Here, it is clear that the People presented sufficient evidence for a jury to rationally conclude that the pink and orange pills dispensed to Gomez were different from the drugs listed on the prescriptions presented to defendant on February 28, 2008 and April 2, 2008, and that defendant knowingly and willfully provided materially false information to Medicaid (as to at least the dispensed medications) on those dates. However, defendant, in an attempt to reduce his health care fraud and grand larceny convictions, argues that there is no legally sufficient proof to conclude that on March 6, 2008, he dispensed something other than Sustiva, the medication actually prescribed, or that he dispensed it knowing that Arroyo was not going to be the recipient of the medication. Defendant essentially contends that because the People failed to prove the “knowingly and willfully providing materially false information” element as to the March 2008 transaction, not only must the fourth-degree health care fraud conviction be reduced, but the third-degree grand larceny must be reversed or reduced because the “exceeds $3,000” threshold is not met. We disagree.
As stated, on March 6, 2008, Gomez came into the pharmacy with a prescription for 30 600-milligram tablets of Sustiva, a relatively expensive medication. He asked for “the usual pills” and defendant handed him 40 orange pills stamped “GG 461.” Viewing the evidence—i.e., Gomez’s request for medicine other than Sustiva; the discrepancy between the number of pills in the prescription and the number of pills defendant actually gave Gomez; and the whole course of dealing, in which defendant *543consistently gave Gomez what Gomez asked for, rather than what was prescribed—in the light most favorable to the People, a jury could reasonably infer that the pills were not Sustiva and that Ivonne Arroyo would not be the recipient of the medication, and therefore that defendant knowingly and willfully provided materially false information to Medicaid.
Defendant’s speedy trial argument is also unavailing. During much of the time defendant complains about, motion practice, which is an excuse for not being ready, was going on. In any event, it appears that the most time the People can be charged with is 129 days, well short of six months (see GPL 30.30 [1] [a]).
Accordingly, the order of the Appellate Division should be affirmed.

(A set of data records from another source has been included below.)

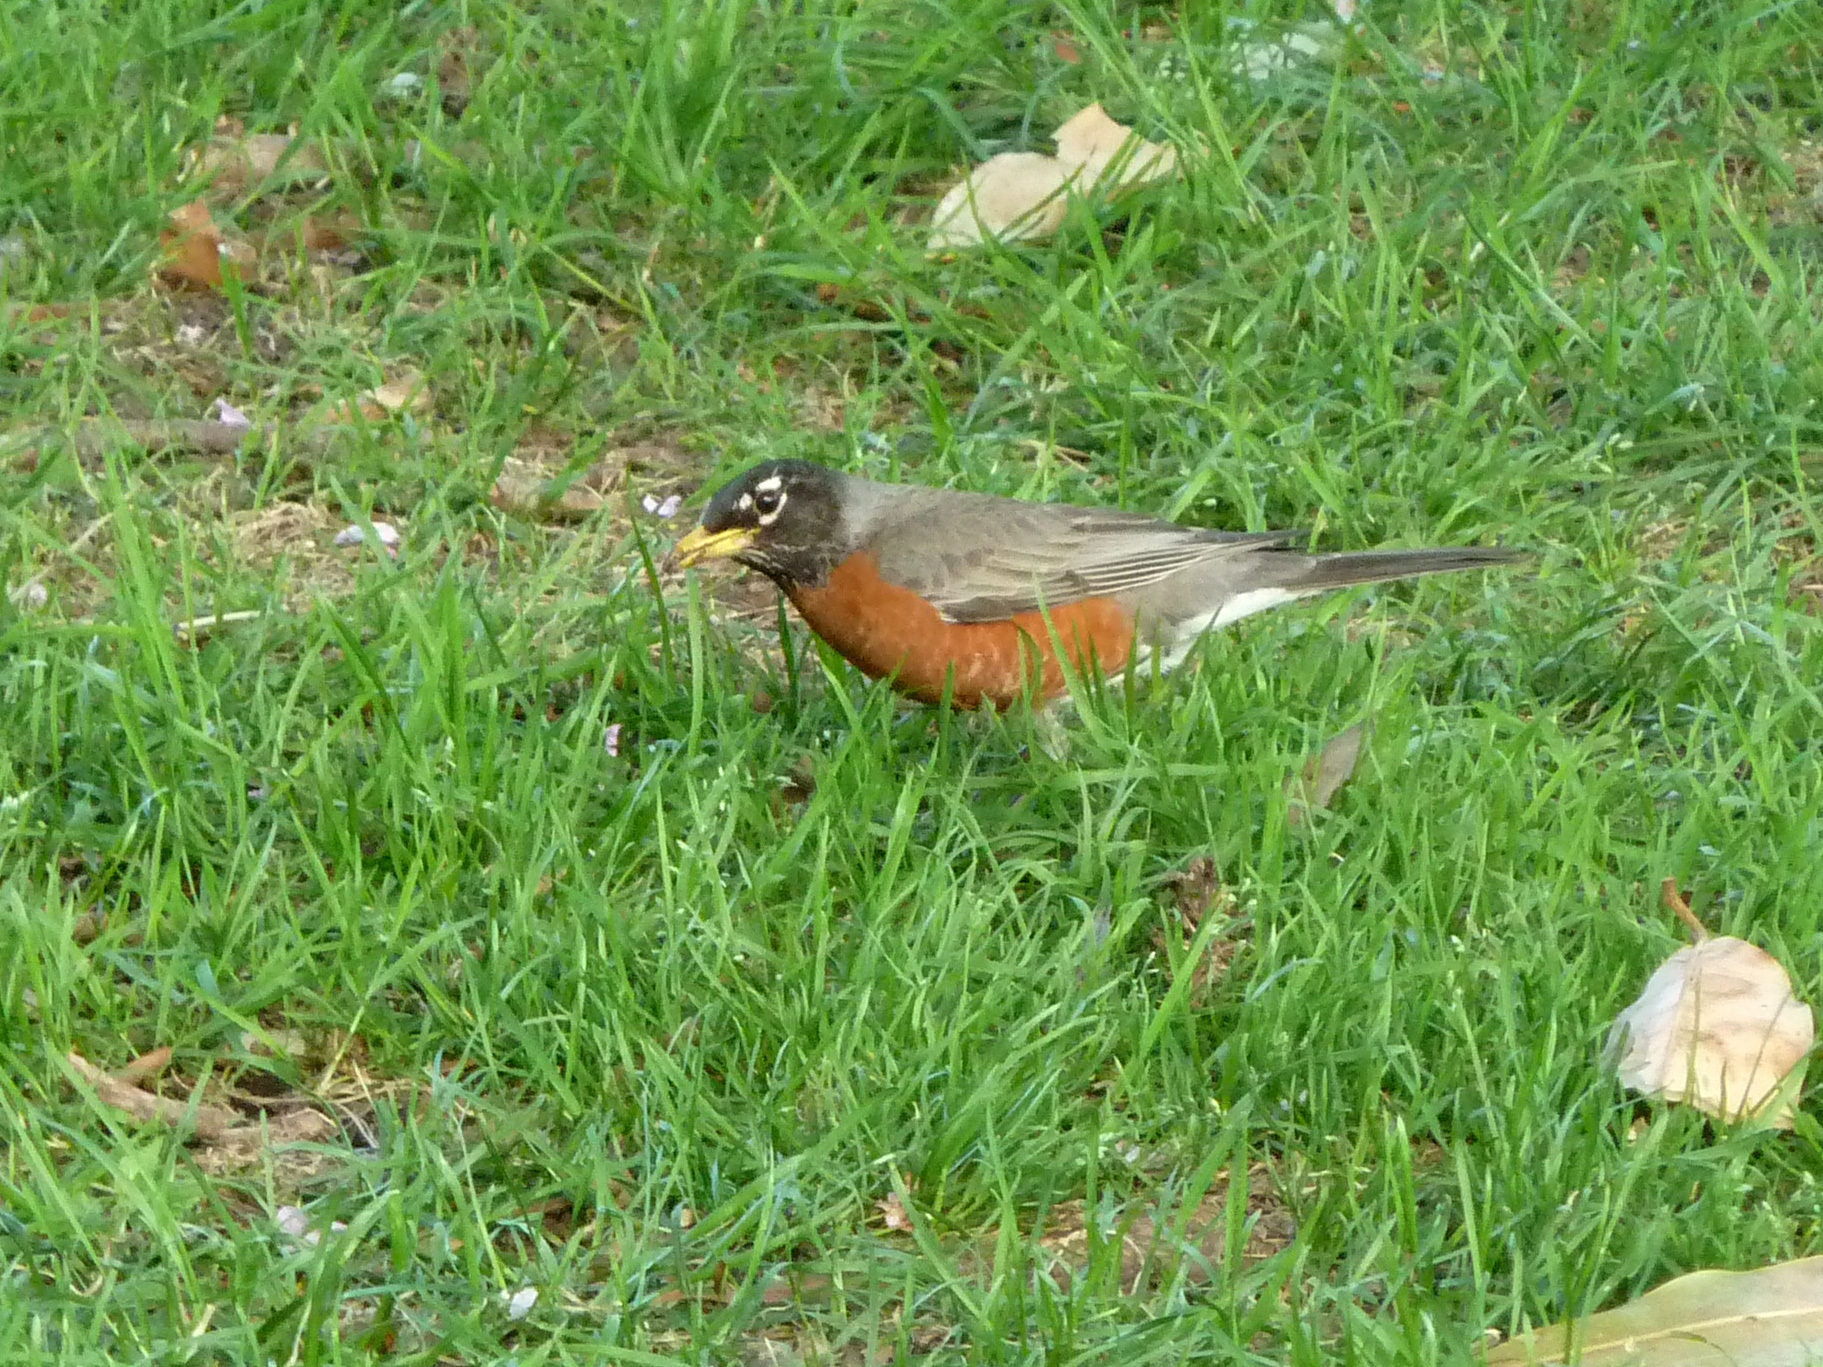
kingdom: Animalia
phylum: Chordata
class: Aves
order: Passeriformes
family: Turdidae
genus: Turdus
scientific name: Turdus migratorius
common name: American robin
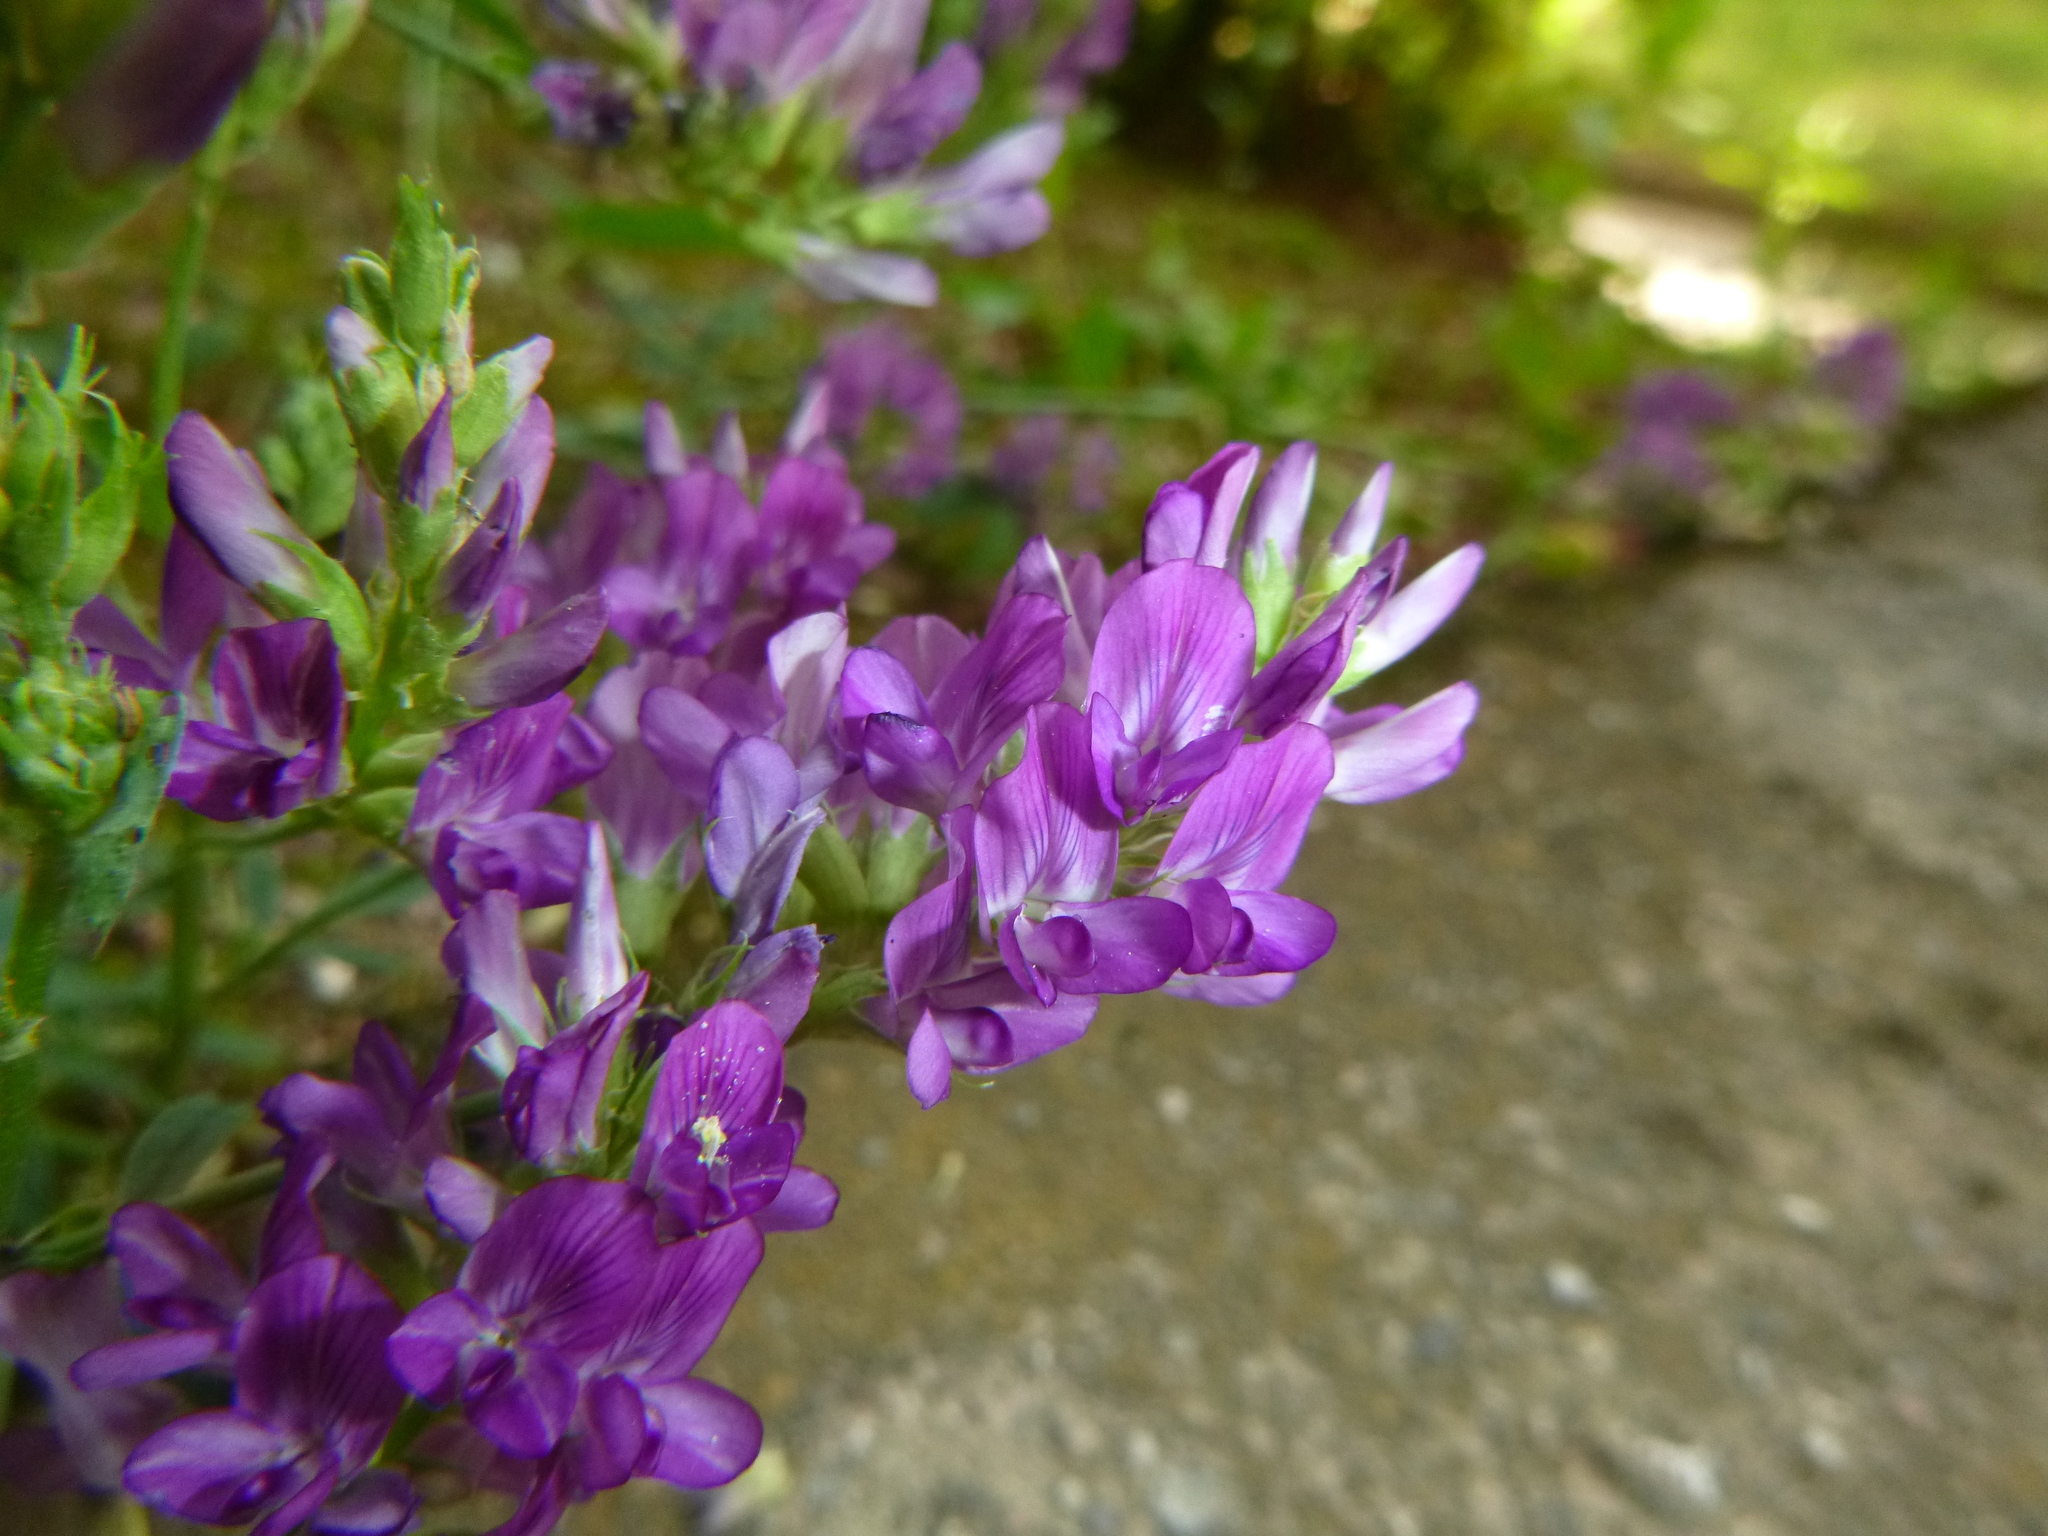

Chief Judge Lippman and Judges Ciparick, Graffeo, Read, Smith and Pigott concur.
Order affirmed.
In 2006, legislation was enacted to amend the Public Health Law for the purpose of establishing the Office of the Medicaid Inspector General within the Department of Health and providing for its powers and duties (L 2006, ch 442). The overarching goal of the legislation was to improve fraud control and expenditure accountability within the Medicaid program (id.). As part of that legislation, Penal Law article 177 was enacted to create five health care fraud offenses (id. at § 9 [eff Nov. 1, 2006]). These crimes are meant to “get at the specific conduct by health care providers who defraud the system; make it easier to aggregate claims for fraud against a single health plan; and send a clear message to health care providers that the state remains vigilant and will punish fraud against the health care system” (Donnino, Practice Commentary, McKinney’s Cons Laws of NY, Book 39, Penal Law § 177.00, at 481-482).